**Your task**
Reproduce every line of text in the material below word for word, leaving the pictures out of your answer.

**Data in this exercise**
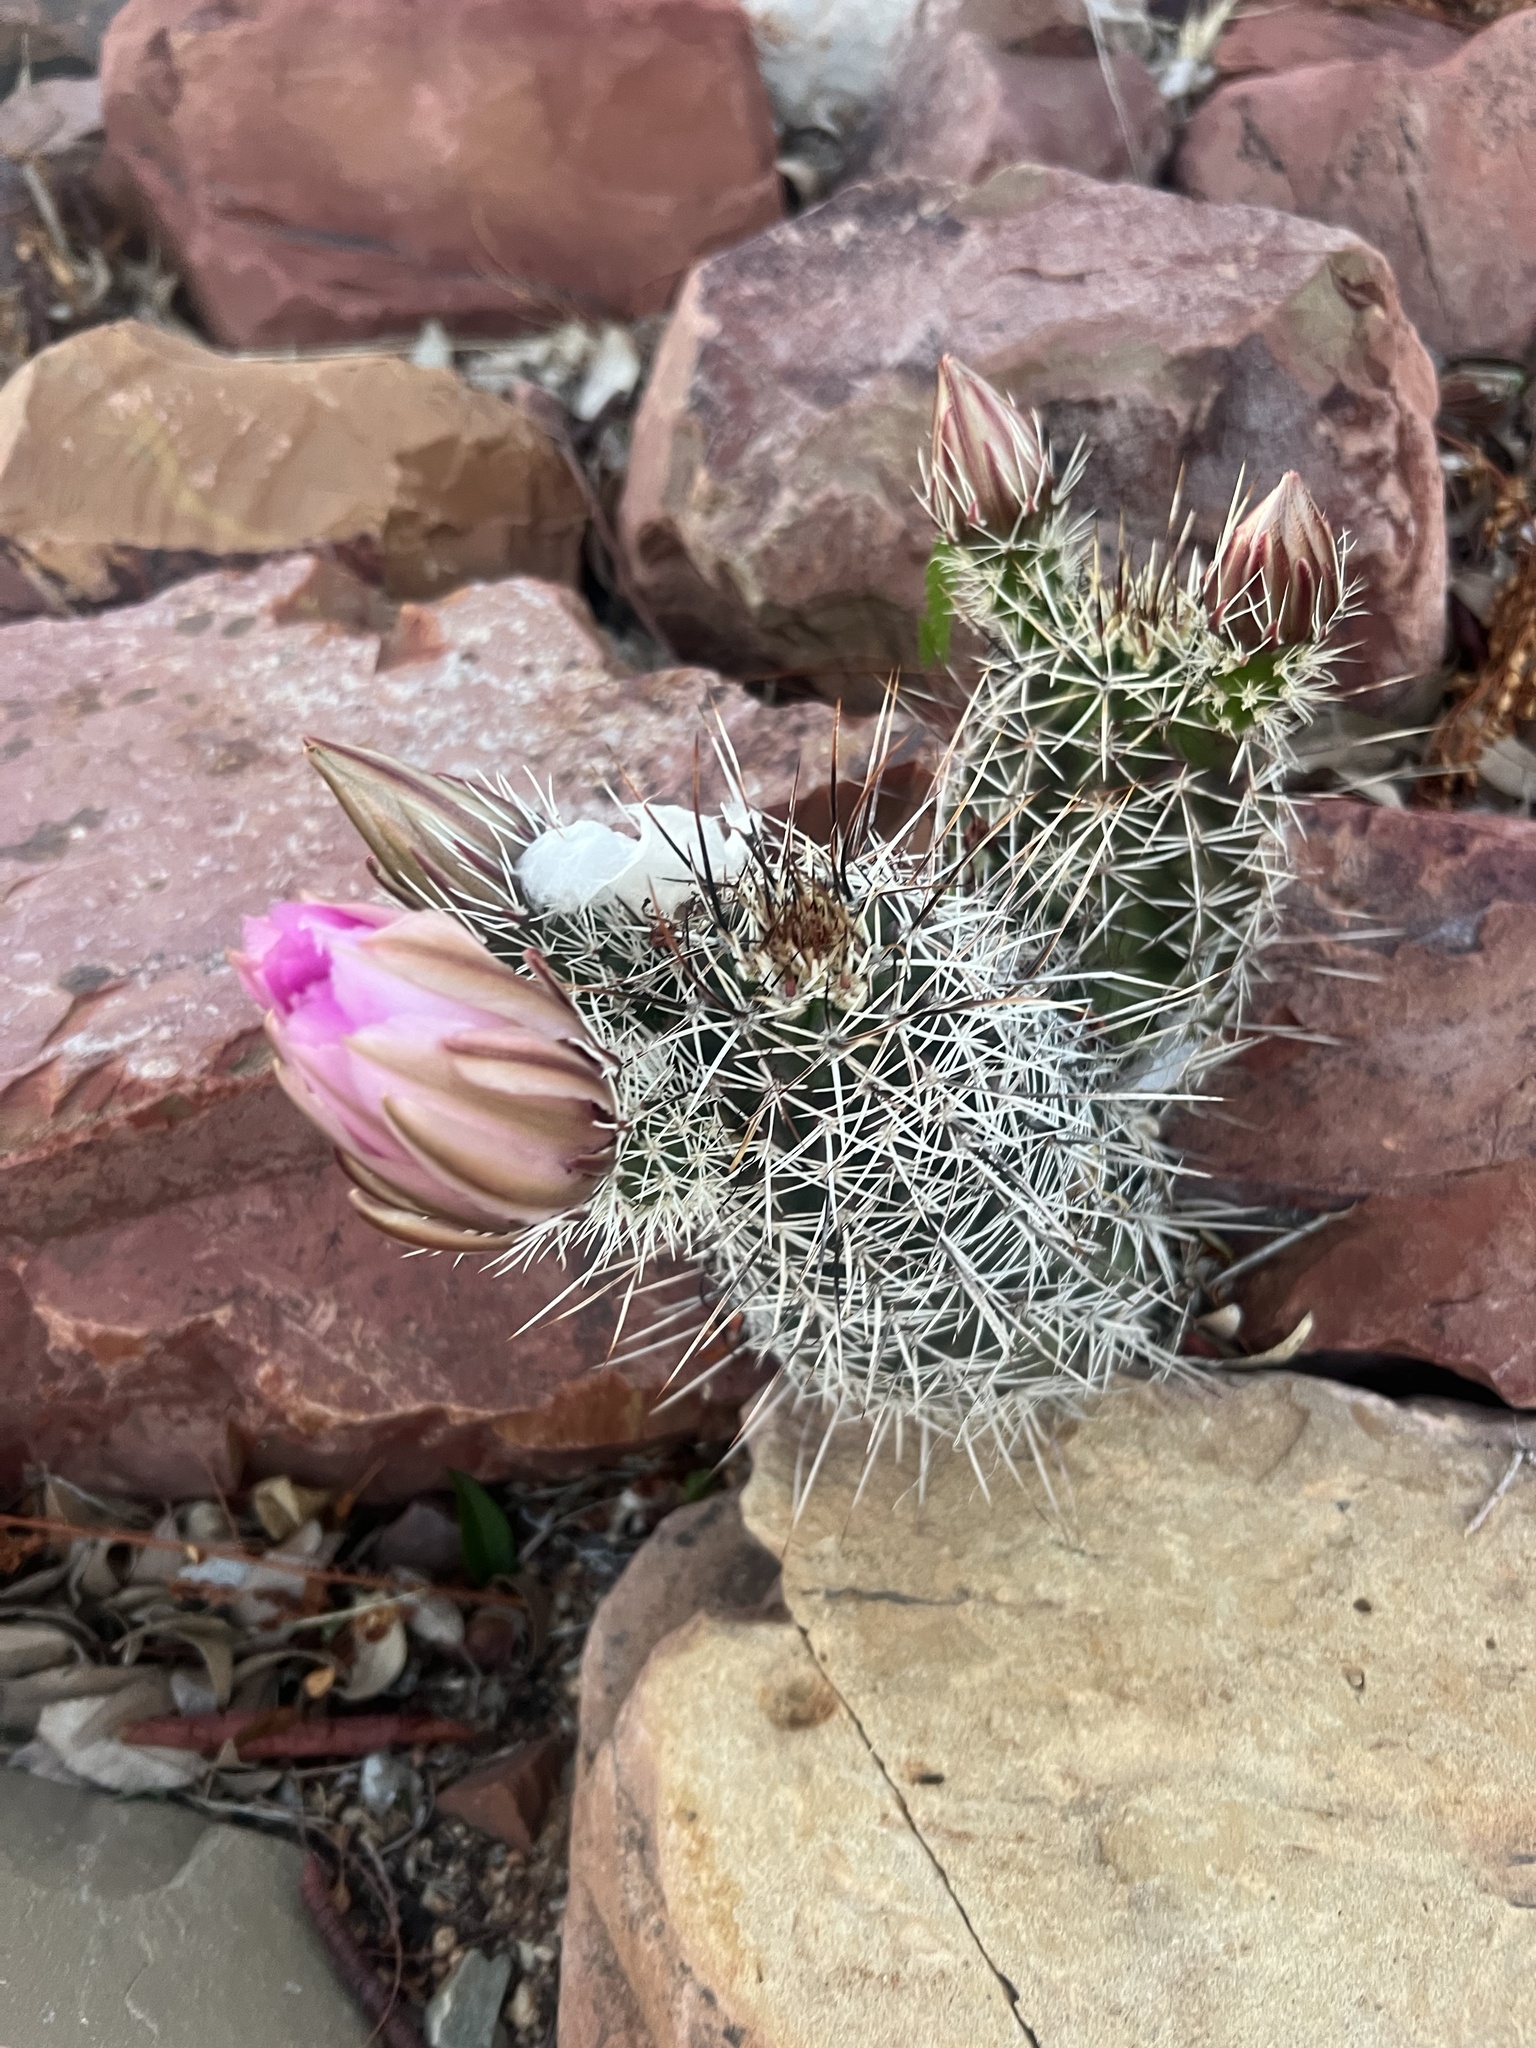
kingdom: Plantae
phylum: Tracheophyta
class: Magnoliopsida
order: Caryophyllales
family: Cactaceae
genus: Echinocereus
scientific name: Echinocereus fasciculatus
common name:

**Worked solution**
kingdom: Plantae
phylum: Tracheophyta
class: Magnoliopsida
order: Caryophyllales
family: Cactaceae
genus: Echinocereus
scientific name: Echinocereus fasciculatus
common name:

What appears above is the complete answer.